Ici-bas

Comme Le Torrent Se précipite Vers La Mer, Comme Le Soleil Et La Lune Glissent Par Delà Les Montagnes Du Couchant, Comme les Jours Et Les Nuits Les Heures Et Les Instants S'enfuient, La Vie Humaine S'écoule Inexorablement. Padmasambhava (VIIIe Siècle)

La Maison De La Chance







Mon cœur las m'a dit au revoir et s'en est allé
Pour la Maison de la Chance.

Comme il atteignait cette cité sainte
que l'âme a bénie et adorée,

il commença de s'interroger,
car il ne put trouver

Ce qu'il avait toujours imaginé y découvrir.

La ville était dépourvue de pouvoir,
D'argent et d'autorité. 

Et mon cœur s'adressa en ces termes
à la fille de l'Amour :

« Ô Amour, où puis-je trouver la Félicité ?

J'ai entendu dire
Qu'elle était venue ici te rejoindre. » 

Et la fille de l'Amour répondit :

« La Félicité est déjà partie
prêcher sa bonne parole dans la ville,

où l'avidité et la corruption
Règnent en souverains ; 

nous n'avons pas besoin d'elle. » 

La Chance ne sollicite pas la Félicité,
car c'est un espoir terrestre,

et ses désirs sont assouvis
dans l'union avec les objets,

Tandis que la Félicité n'est pas sincère. 
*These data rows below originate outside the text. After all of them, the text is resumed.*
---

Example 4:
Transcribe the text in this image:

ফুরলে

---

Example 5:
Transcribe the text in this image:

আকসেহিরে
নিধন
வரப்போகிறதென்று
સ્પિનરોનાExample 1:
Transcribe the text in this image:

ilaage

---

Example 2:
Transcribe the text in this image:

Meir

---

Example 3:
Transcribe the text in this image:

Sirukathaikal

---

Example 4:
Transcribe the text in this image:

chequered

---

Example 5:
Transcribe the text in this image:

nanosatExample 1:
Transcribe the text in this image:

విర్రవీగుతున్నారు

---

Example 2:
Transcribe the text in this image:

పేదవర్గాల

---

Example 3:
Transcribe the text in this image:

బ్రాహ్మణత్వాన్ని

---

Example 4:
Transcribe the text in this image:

L'âme éternelle n'est jamais rassasiée ;
elle recherche toujours l'exaltation.

Puis mon cœur regarda la Vie de la Beauté et dit :

« Tu es toute connaissance ;
éclaire-moi sur le mystère de la Femme. »

Et elle lui répondit :

« Ô cœur humain, la femme est ton propre reflet,
Et elle est tout ce que tu es ;

où que tu vives, elle vit ;

elle est pareille à la religion
quand l'ignorant ne l'interprète pas,

semblable à la lune, 
Si elle n'est pas voilée par les nuages,

et pareille à la brise,
Si elle n'est pas empoisonnée par les impuretés. » 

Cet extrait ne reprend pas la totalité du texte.